***** SEZIONE DI TESTO *****

Quanto è stato detto dai colleghi intervenuti prima di me dimostra che è successo qualcosa di grave e che dobbiamo guardare con molta attenzione ai fatti di Genova, senza sottovalutare nulla.
Io non ho partecipato alla manifestazione di Genova e devo dire che ho seguito, anche con un po' di sofferenza, se si può dire così, il dibattito che c'è stato anche all'interno del mio Partito, all'interno della sinistra, sul partecipare o meno alla manifestazione di Genova. Certo è che una manifestazione pacifica, come quella del sabato, è stata, in qualche modo, infangata dalle violenze di alcune migliaia di persone che si sono recate a Genova con l'unico intento di creare tensione e violenza.
La scelta della città di Genova, credo sia una polemica non soltanto inutile, ma ormai superata, anche perché Genova è stata scelta da tutte le forze presenti in Parlamento. Quello che è successo a Genova, collega Cattaneo, poteva accadere a Roma, per esempio, o in un'altra città. Il punto non è questo. La questione non è la struttura di quella città.
Sappiamo che i problemi sono ben altri.
E' evidente che su una questione dobbiamo fare chiarezza: ogni tipo di violenza va condannata. Cioè non ci debbono essere dubbi da questo punto di vista; non ci possono essere giustificazioni. La violenza, da qualsiasi parte provenga, va isolata e condannata. Tra le forze democratiche non ci possono essere incertezze; dobbiamo essere chiari e severi.
Un movimento come quello che si è venuto a creare contro la globalizzazione, che ha delle solide motivazioni sulle quali lavorare e sulle quali lottare, è un movimento forte, e potrebbe essere ancora più forte se isolasse ogni tipo di violenza, se separasse la sua azione da ogni tipo di violenza, come hanno cercato di fare molte di quelle migliaia di persone che hanno partecipato alla manifestazione di Genova, hanno cercato di fare. Ma in quelle giornate è avvenuto qualcosa di poco chiaro, qualcosa di estremamente grave per il futuro democratico del nostro Paese. Da questo punto di vista, la richiesta di fare chiarezza, pervenuta dal Parlamento, è un'esigenza forte che oggi condividono tutti gli italiani. Giustamente, il Presidente della Repubblica si è fatto interprete di questa volontà del Paese, chiedendo che si faccia chiarezza. Pertanto, questa Commissione che è stata chiesta in Parlamento per chiarire ciò che è avvenuto a Genova ritengo sia un fatto utile per il futuro democratico del nostro Paese.

***** RIGHE RIPORTATE *****

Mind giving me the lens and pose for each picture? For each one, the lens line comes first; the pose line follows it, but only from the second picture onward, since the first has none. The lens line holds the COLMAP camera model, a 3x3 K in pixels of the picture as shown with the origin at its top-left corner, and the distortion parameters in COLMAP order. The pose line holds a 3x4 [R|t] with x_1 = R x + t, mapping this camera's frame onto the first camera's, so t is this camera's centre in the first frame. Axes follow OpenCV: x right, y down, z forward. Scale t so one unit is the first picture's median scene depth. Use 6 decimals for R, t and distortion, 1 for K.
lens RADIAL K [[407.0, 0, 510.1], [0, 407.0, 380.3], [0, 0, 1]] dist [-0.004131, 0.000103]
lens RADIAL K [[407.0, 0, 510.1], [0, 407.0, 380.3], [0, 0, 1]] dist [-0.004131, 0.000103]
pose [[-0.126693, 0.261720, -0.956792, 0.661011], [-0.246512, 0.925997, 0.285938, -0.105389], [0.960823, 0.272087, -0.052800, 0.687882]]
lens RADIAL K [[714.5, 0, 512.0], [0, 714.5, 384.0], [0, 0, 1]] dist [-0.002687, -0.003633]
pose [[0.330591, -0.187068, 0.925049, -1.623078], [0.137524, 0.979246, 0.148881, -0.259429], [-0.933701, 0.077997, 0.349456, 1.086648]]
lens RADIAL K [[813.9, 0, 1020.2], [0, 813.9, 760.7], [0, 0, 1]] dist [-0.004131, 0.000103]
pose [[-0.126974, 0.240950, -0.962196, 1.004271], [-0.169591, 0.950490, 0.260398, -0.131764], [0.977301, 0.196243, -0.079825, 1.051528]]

*****
***** RIGHE RIPORTATE *****

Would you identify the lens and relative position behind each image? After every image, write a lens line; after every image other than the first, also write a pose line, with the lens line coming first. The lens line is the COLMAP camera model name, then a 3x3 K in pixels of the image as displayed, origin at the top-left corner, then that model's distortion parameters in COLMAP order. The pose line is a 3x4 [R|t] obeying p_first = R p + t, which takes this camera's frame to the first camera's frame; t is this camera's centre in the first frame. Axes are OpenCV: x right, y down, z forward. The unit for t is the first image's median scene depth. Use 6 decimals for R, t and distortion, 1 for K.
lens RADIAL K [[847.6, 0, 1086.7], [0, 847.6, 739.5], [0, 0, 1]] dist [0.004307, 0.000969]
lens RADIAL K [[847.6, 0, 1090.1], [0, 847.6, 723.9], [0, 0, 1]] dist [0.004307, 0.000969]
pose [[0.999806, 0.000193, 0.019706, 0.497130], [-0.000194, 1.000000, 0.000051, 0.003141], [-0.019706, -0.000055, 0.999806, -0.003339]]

*****
***** RIGHE RIPORTATE *****

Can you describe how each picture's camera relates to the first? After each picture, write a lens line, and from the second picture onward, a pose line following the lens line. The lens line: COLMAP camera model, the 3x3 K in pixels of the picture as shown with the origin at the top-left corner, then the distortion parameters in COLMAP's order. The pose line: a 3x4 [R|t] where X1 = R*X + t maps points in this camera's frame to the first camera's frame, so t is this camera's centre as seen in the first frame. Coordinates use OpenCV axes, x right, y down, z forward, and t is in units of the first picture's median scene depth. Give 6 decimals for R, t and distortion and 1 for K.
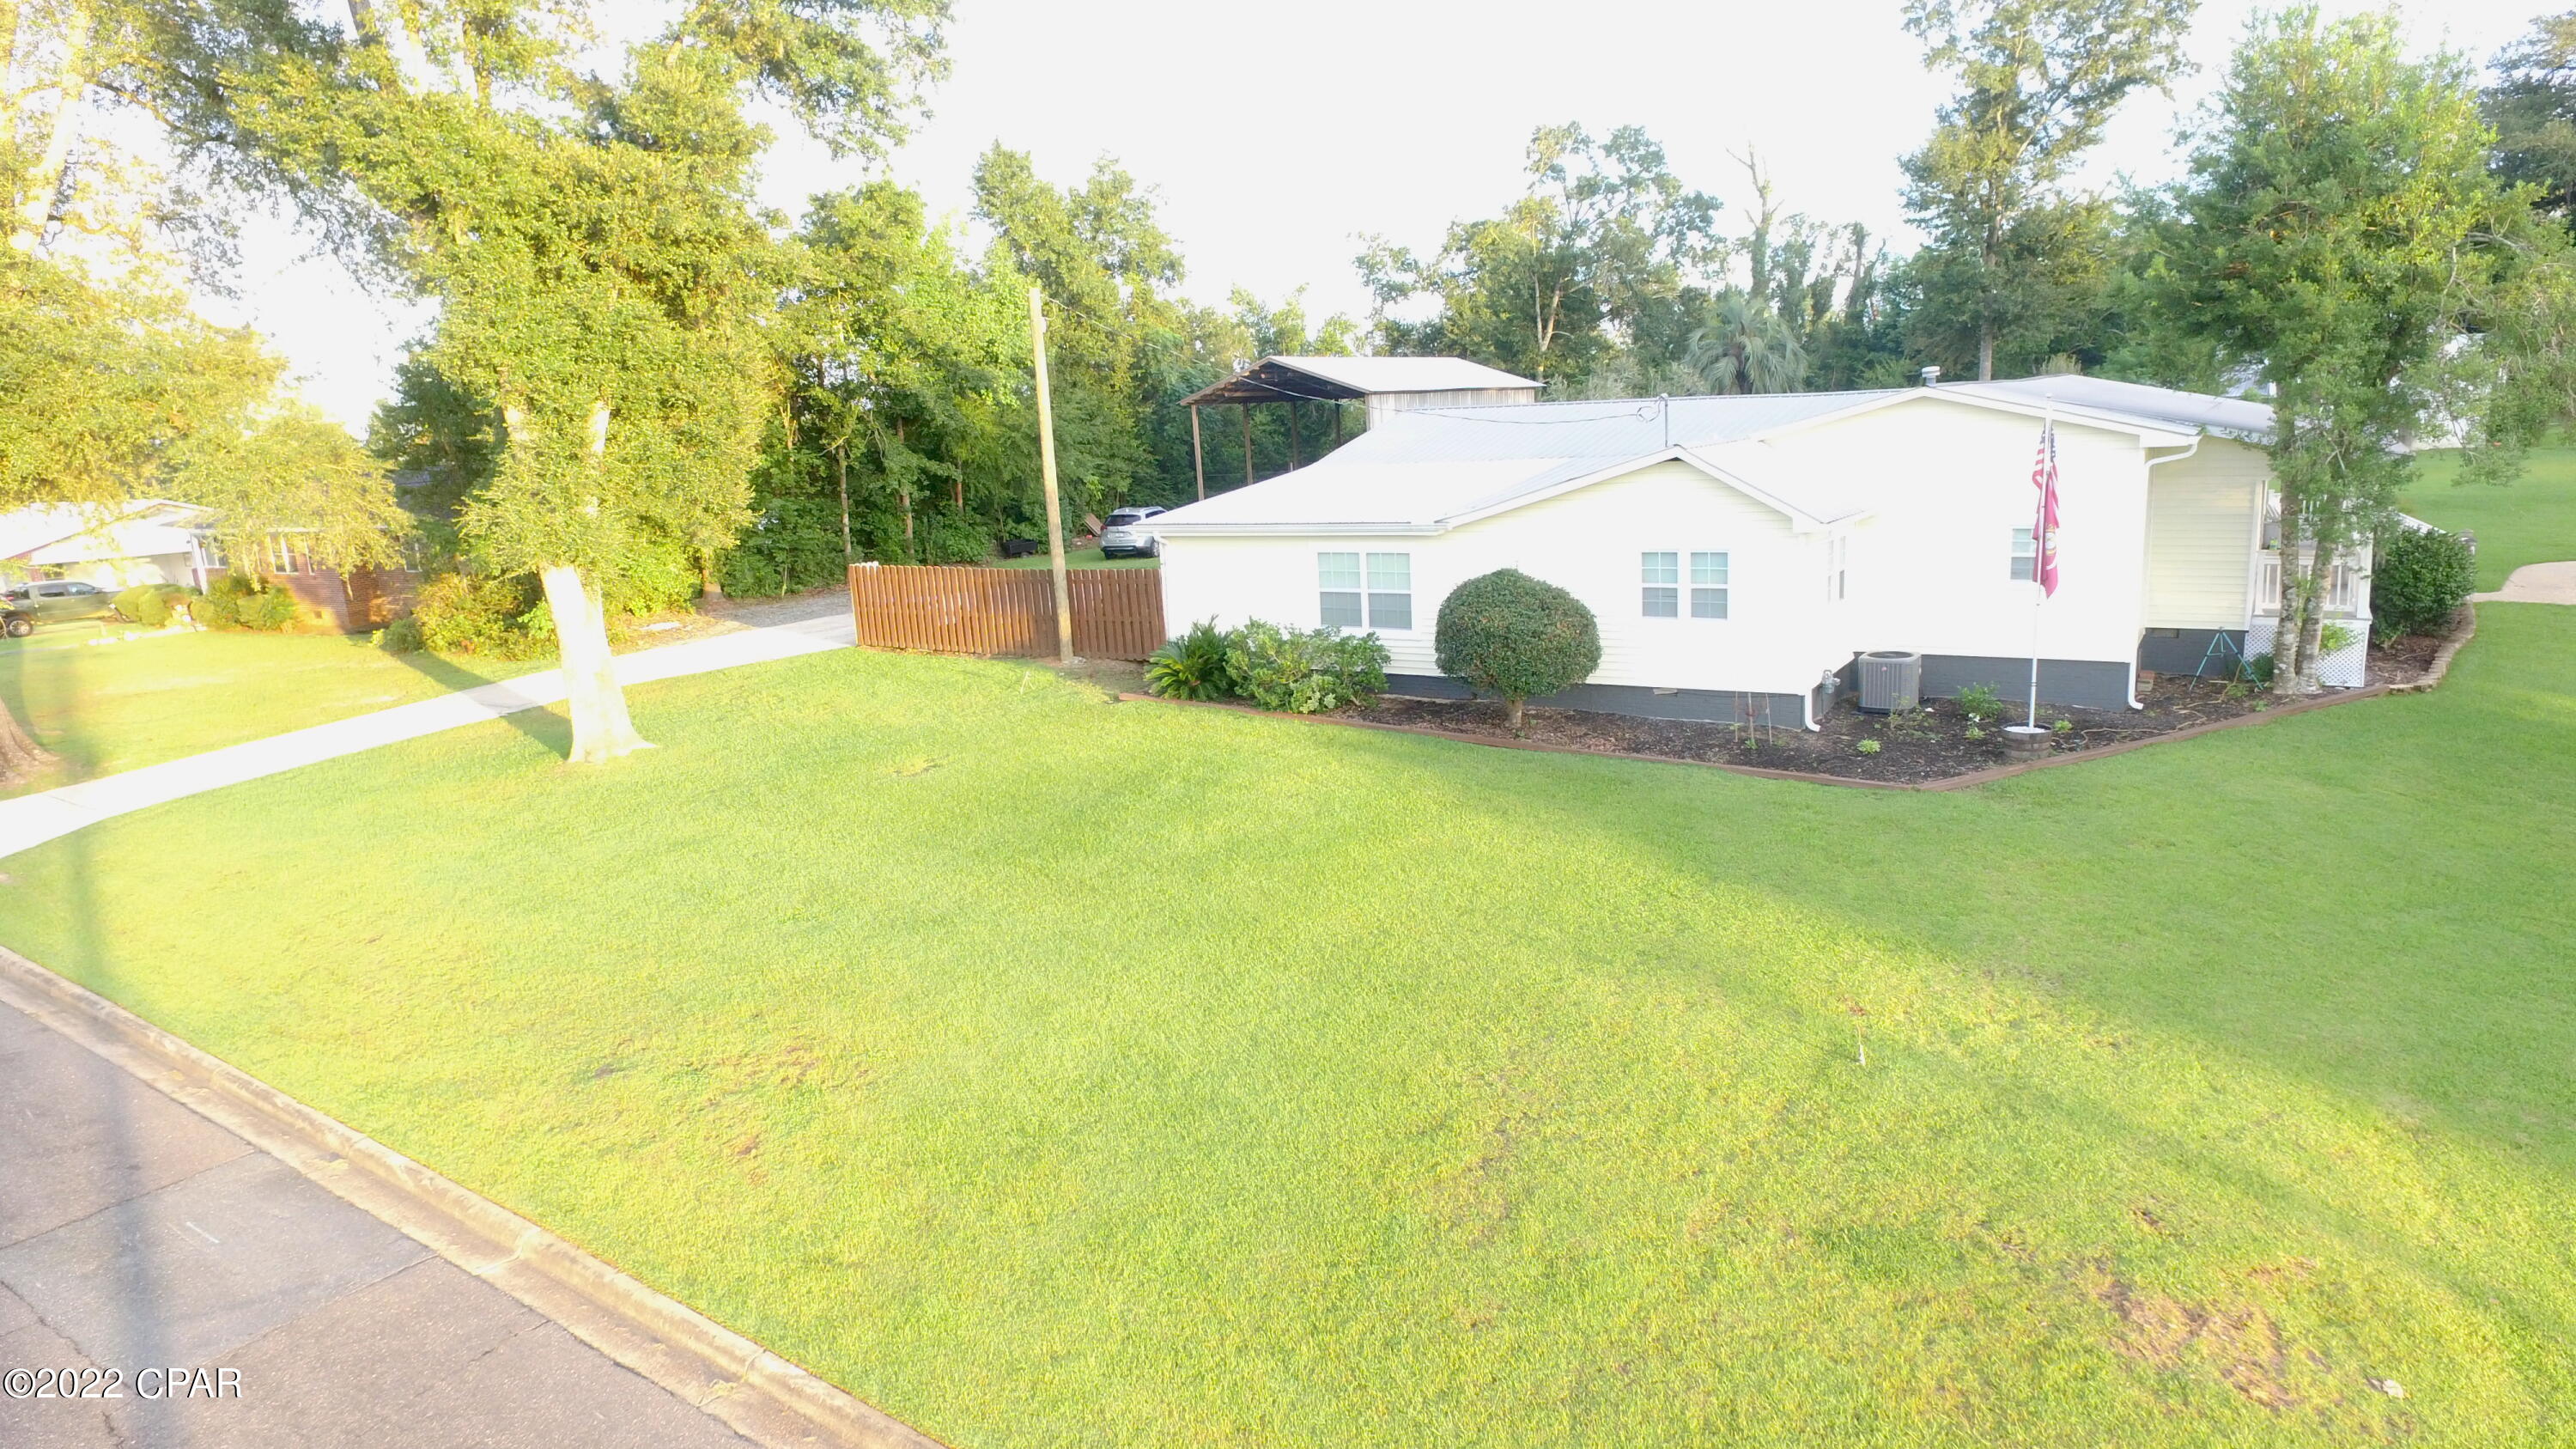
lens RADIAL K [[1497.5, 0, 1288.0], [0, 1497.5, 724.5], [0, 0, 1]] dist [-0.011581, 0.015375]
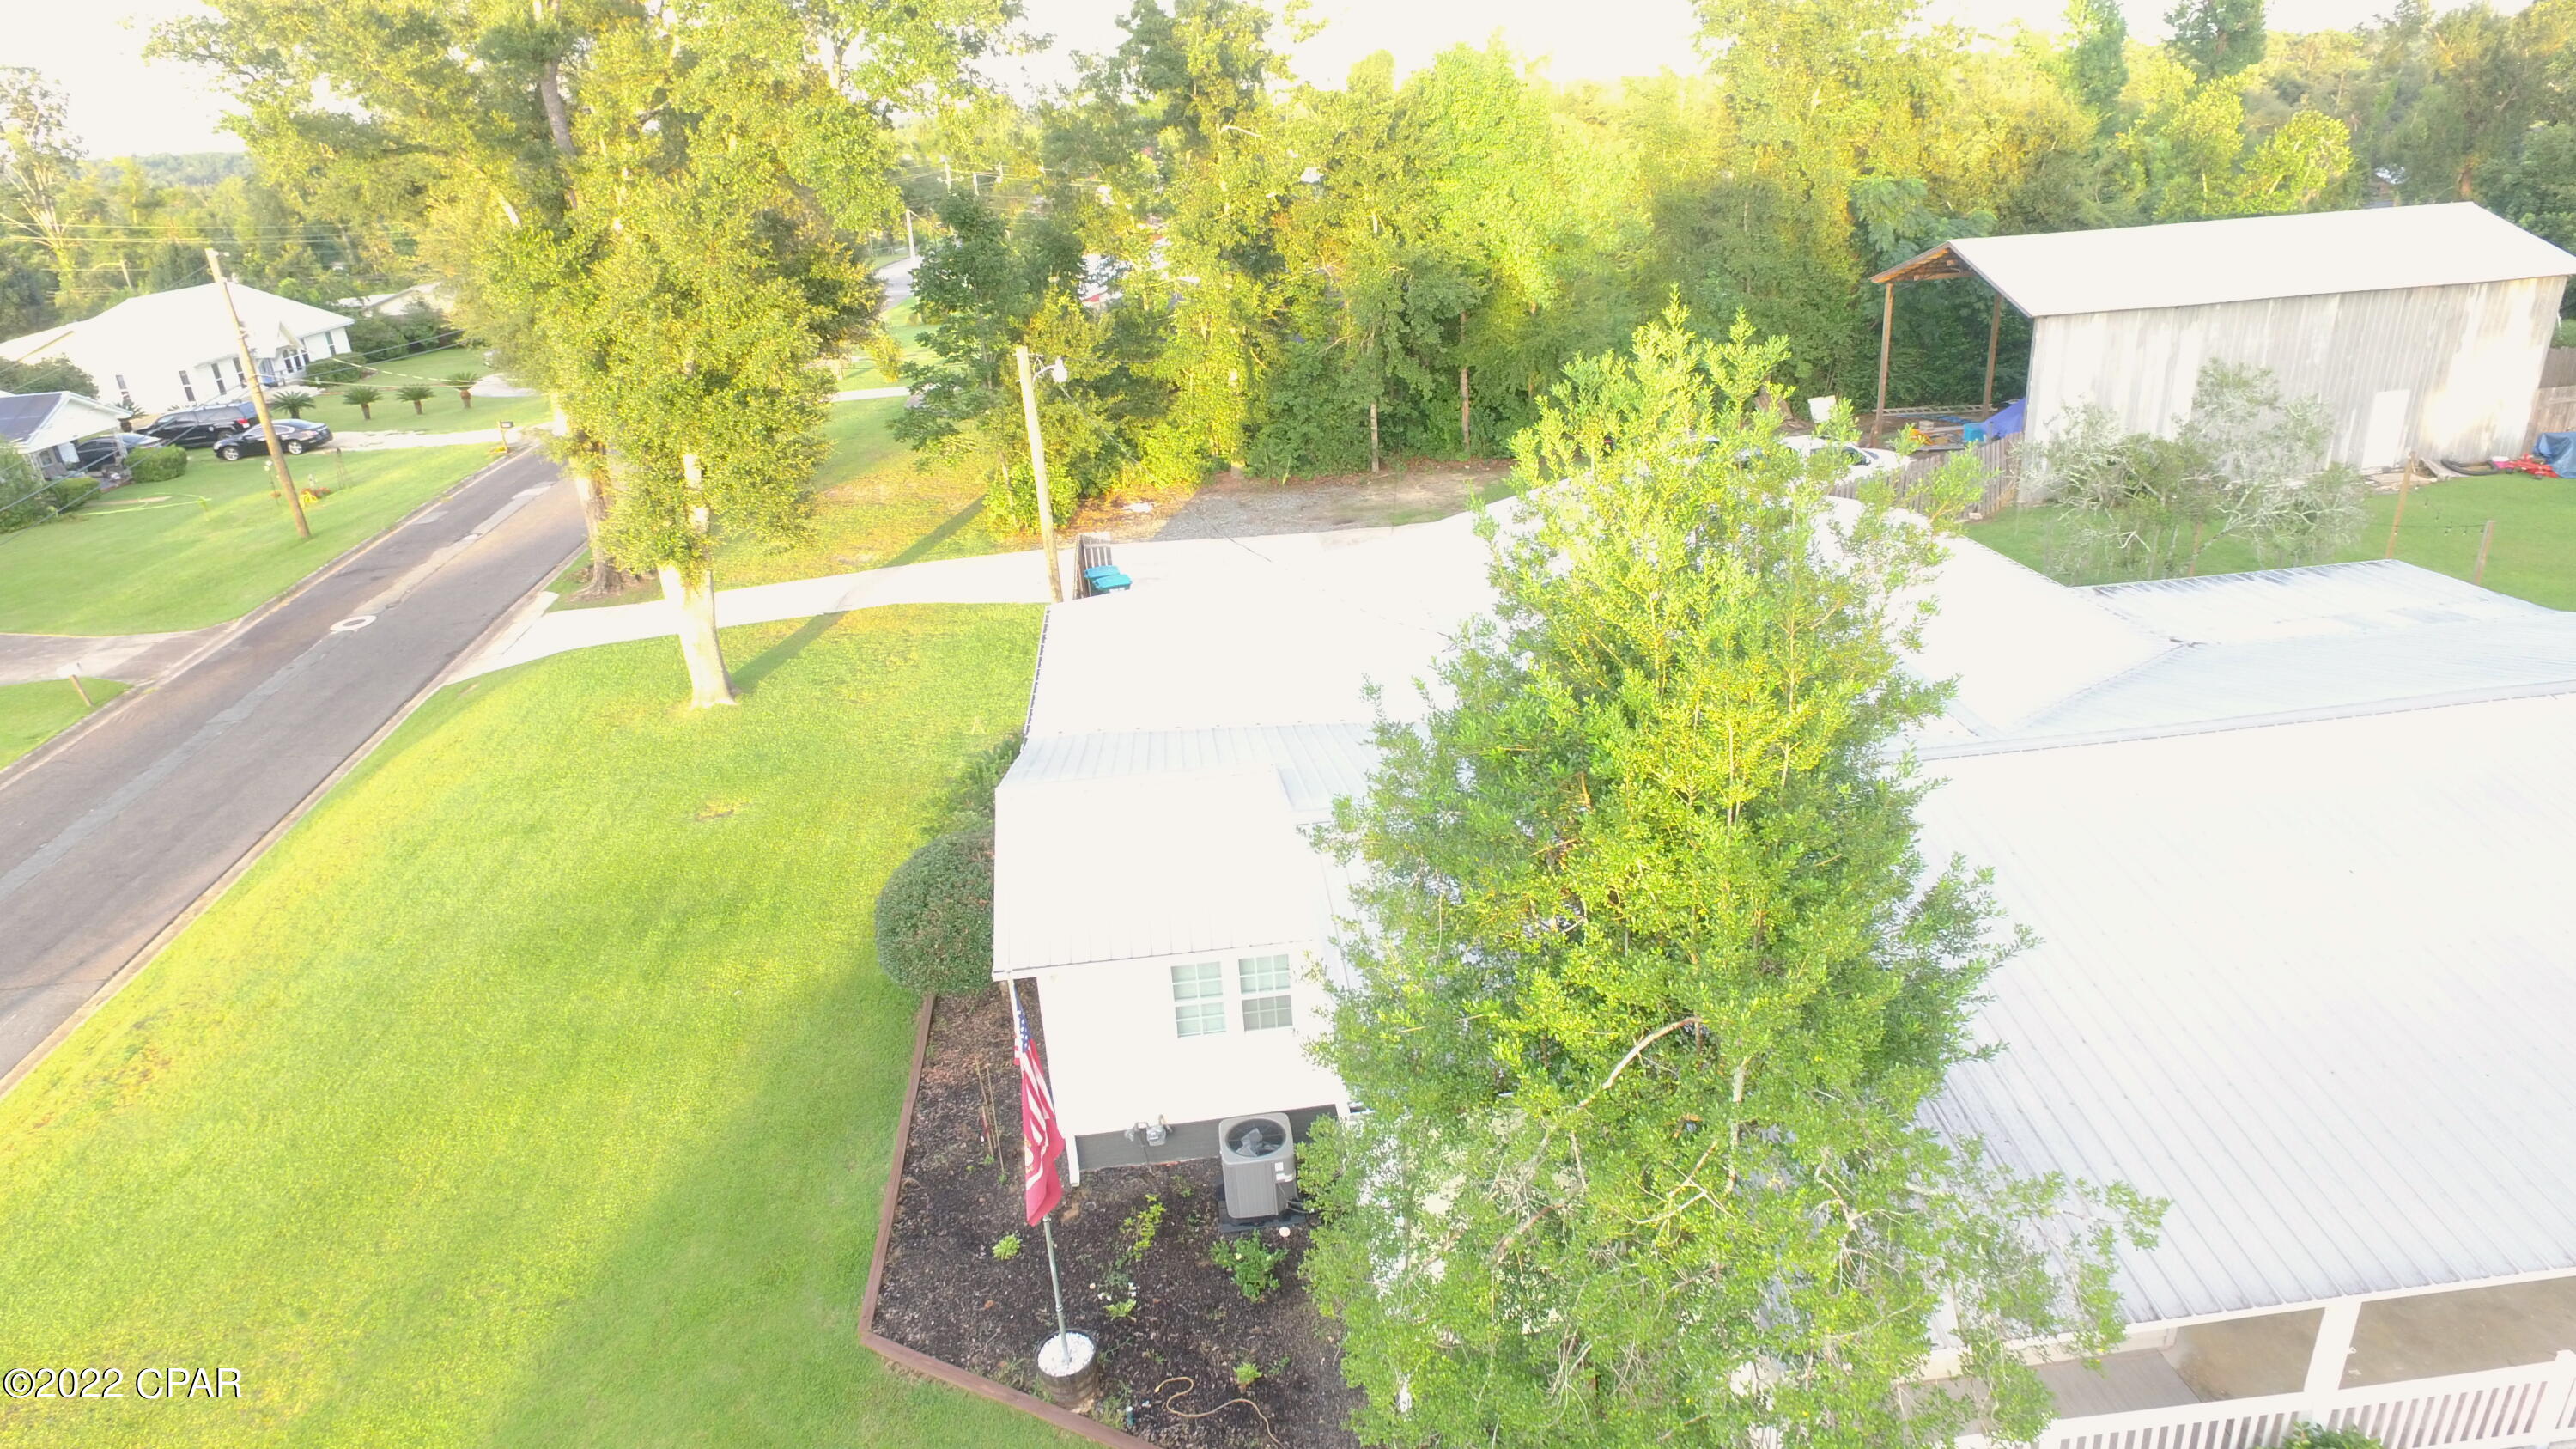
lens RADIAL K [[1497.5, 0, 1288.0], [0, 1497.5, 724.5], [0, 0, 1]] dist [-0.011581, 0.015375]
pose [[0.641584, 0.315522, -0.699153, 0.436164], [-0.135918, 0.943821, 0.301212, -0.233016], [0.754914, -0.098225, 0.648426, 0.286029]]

*****

## ISTRUZIONI DEL COMPITO
Scrivi il seguito dell'intervento sui fatti di Genova, ripartendo subito dopo la sua ultima frase.

## RISPOSTA ALL'ESERCIZIO
Bisogna fare chiarezza, e lo chiede non soltanto il Presidente della Repubblica, ma lo chiedono vasti settori della vita sociale e culturale del nostro Paese.
Non è mia intenzione, e non lo sarà mai, individuare i la polizia in generale e tutte le forze dell'Ordine come i "nemici della vita democratica e della democrazia". Ho molti amici tra le forze dell'ordine, e molti di questi militano anche nel mio Partito, anche se naturalmente non sono iscritti. Ho altresì tantissimi amici tra quelle persone e quei compagni che hanno partecipato alla manifestazione di Genova. Per questo ritengo che individuare le forze dell'ordine come i nemici di un movimento sarebbe sbagliato. Occorre, tuttavia, capire ciò che è avvenuto in quei giorni a Genova, perché ci sono stati dei comportamenti pericolosi, che hanno creato non soltanto tensione, ma hanno creato evidenti fatti che hanno pesato, e pesano tuttora, per la loro gravità, sulla vita democratica del nostro Paese. Ciò che è avvenuto nella scuola Diaz e durante la manifestazione di sabato rappresenta un fatto grave su cui bisogna far chiarezza. Credo che sia davvero utile per tutti noi.
Se non fosse accaduto ciò che invece è successo, sarebbe stato molto interessante discutere prima, e forse discutere dopo, dei risultati del G8 e della formula del G8, che va rivista. Certo, sono tutti temi estremamente importanti, che comunque non vanno sottovalutati, perché la questione della globalizzazione è estremamente importante, che va analizzata con un confronto tra le forze democratiche del nostro Paese, dell'Europa e del mondo intero.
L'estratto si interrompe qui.